=== What this task involves ===
Copy the records verbatim, starting at the line with "## P4-11: Integrate" and continuing through the end of the records.

** The records follows **

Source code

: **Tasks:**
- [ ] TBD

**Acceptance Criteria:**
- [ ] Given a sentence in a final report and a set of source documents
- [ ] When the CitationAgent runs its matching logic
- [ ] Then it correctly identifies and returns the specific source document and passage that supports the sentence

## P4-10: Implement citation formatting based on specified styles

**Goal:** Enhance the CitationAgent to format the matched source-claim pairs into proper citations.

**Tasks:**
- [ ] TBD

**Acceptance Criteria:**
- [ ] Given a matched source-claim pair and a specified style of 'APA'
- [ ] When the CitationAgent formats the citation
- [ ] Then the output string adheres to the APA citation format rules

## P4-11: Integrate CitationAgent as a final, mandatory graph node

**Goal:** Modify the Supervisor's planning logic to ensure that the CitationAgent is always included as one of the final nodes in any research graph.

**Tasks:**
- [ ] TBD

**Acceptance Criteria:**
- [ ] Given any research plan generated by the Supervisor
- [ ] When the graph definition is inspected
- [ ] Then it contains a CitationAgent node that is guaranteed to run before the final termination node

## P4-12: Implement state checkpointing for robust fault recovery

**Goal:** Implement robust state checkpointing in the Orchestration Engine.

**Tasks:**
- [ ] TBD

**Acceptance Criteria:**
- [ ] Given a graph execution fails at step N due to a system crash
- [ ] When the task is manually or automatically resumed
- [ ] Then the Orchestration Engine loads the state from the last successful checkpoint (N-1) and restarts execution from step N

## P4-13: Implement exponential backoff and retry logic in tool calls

** End of The records **

=== Solved exercise ===
## P4-11: Integrate CitationAgent as a final, mandatory graph node

**Goal:** Modify the Supervisor's planning logic to ensure that the CitationAgent is always included as one of the final nodes in any research graph.

**Tasks:**
- [ ] TBD

**Acceptance Criteria:**
- [ ] Given any research plan generated by the Supervisor
- [ ] When the graph definition is inspected
- [ ] Then it contains a CitationAgent node that is guaranteed to run before the final termination node

## P4-12: Implement state checkpointing for robust fault recovery

**Goal:** Implement robust state checkpointing in the Orchestration Engine.

**Tasks:**
- [ ] TBD

**Acceptance Criteria:**
- [ ] Given a graph execution fails at step N due to a system crash
- [ ] When the task is manually or automatically resumed
- [ ] Then the Orchestration Engine loads the state from the last successful checkpoint (N-1) and restarts execution from step N

## P4-13: Implement exponential backoff and retry logic in tool calls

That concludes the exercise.